Your objective:
If a picture appears in the records, leave it out and transcribe the rest exactly.

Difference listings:
..............................

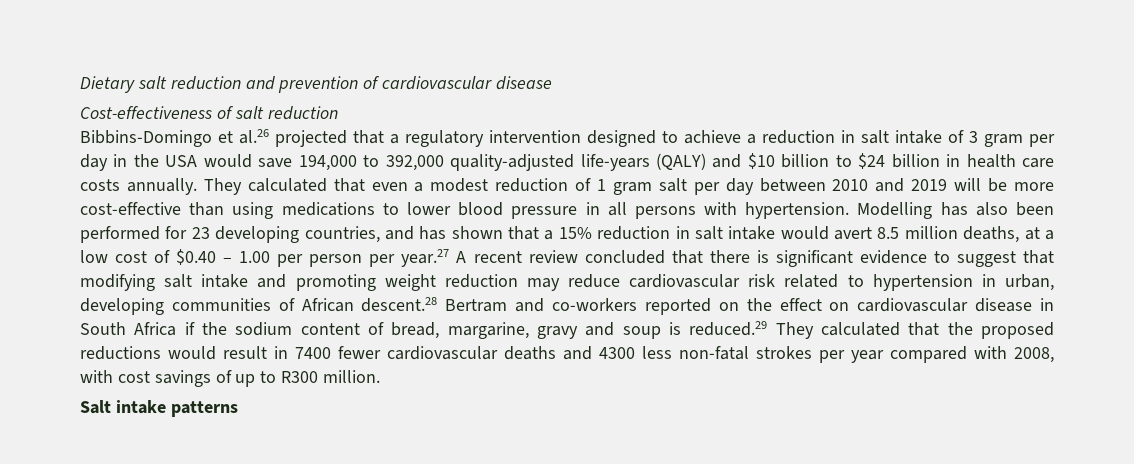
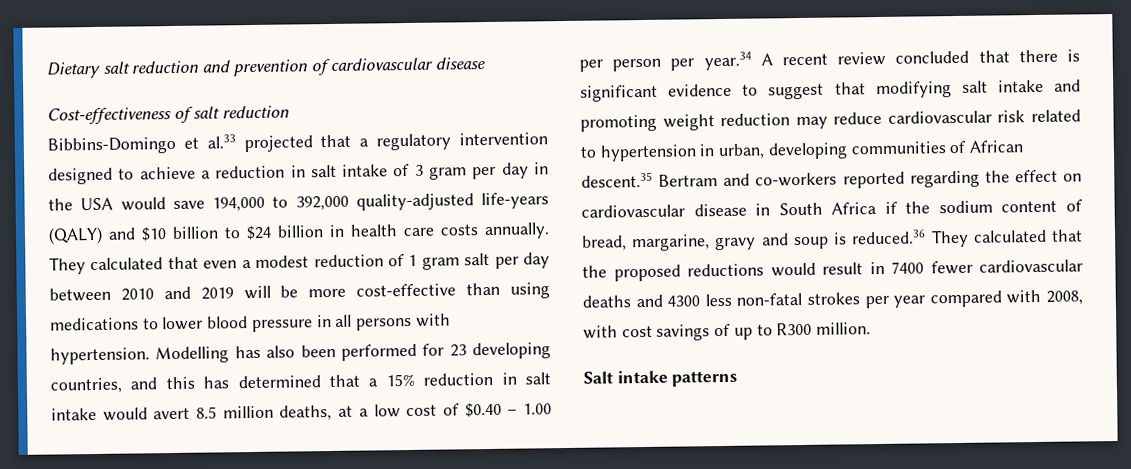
[239,129,269,144] al.26 -> [206,134,236,149] al.33
[419,226,503,240] has shown -> [165,375,321,390] this has determined
[401,249,450,267] year.27 -> [703,51,752,71] year.34
[361,297,438,312] descent.28 -> [581,171,653,188] descent.35
[718,302,739,311] on -> [909,170,980,188] regarding
[689,321,768,336] reduced.29 -> [851,229,927,245] reduced.36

..............................

Answer box:
[239,129,269,144] al.26 -> [206,134,236,149] al.33
[419,226,503,240] has shown -> [165,375,321,390] this has determined
[401,249,450,267] year.27 -> [703,51,752,71] year.34
[361,297,438,312] descent.28 -> [581,171,653,188] descent.35
[718,302,739,311] on -> [909,170,980,188] regarding
[689,321,768,336] reduced.29 -> [851,229,927,245] reduced.36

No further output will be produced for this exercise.